_Required work_. Look below for the line that contains "Figure 18. JQ1", then copy it and each following line exactly, through and including the line that contains "Table 3. Embodied".

Saved data entries

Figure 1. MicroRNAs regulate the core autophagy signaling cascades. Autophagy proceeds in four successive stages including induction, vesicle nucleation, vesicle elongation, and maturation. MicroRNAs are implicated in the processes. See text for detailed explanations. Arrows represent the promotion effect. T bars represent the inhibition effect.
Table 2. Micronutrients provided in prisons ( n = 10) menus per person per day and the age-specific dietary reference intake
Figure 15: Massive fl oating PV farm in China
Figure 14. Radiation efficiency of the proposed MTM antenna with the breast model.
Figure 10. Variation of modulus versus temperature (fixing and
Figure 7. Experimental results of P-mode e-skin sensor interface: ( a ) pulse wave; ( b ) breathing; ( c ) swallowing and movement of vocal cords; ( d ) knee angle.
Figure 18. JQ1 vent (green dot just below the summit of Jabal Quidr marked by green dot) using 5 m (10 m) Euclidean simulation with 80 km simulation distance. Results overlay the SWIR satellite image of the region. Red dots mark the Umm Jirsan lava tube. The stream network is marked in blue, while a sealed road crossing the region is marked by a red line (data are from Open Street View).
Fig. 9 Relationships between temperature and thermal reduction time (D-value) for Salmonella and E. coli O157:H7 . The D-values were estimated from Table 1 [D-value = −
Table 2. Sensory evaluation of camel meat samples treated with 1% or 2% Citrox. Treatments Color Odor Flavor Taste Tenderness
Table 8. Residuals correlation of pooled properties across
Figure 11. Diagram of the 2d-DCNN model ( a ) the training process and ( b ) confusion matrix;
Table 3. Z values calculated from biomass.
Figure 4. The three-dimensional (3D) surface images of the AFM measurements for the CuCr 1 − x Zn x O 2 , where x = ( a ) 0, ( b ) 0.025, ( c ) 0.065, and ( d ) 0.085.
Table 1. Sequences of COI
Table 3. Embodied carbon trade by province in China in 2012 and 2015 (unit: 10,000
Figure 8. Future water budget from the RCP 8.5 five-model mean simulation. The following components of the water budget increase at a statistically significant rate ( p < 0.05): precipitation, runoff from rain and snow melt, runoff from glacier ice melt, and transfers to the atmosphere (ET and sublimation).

_Answer to this exercise_.
Figure 18. JQ1 vent (green dot just below the summit of Jabal Quidr marked by green dot) using 5 m (10 m) Euclidean simulation with 80 km simulation distance. Results overlay the SWIR satellite image of the region. Red dots mark the Umm Jirsan lava tube. The stream network is marked in blue, while a sealed road crossing the region is marked by a red line (data are from Open Street View).
Fig. 9 Relationships between temperature and thermal reduction time (D-value) for Salmonella and E. coli O157:H7 . The D-values were estimated from Table 1 [D-value = −
Table 2. Sensory evaluation of camel meat samples treated with 1% or 2% Citrox. Treatments Color Odor Flavor Taste Tenderness
Table 8. Residuals correlation of pooled properties across
Figure 11. Diagram of the 2d-DCNN model ( a ) the training process and ( b ) confusion matrix;
Table 3. Z values calculated from biomass.
Figure 4. The three-dimensional (3D) surface images of the AFM measurements for the CuCr 1 − x Zn x O 2 , where x = ( a ) 0, ( b ) 0.025, ( c ) 0.065, and ( d ) 0.085.
Table 1. Sequences of COI
Table 3. Embodied carbon trade by province in China in 2012 and 2015 (unit: 10,000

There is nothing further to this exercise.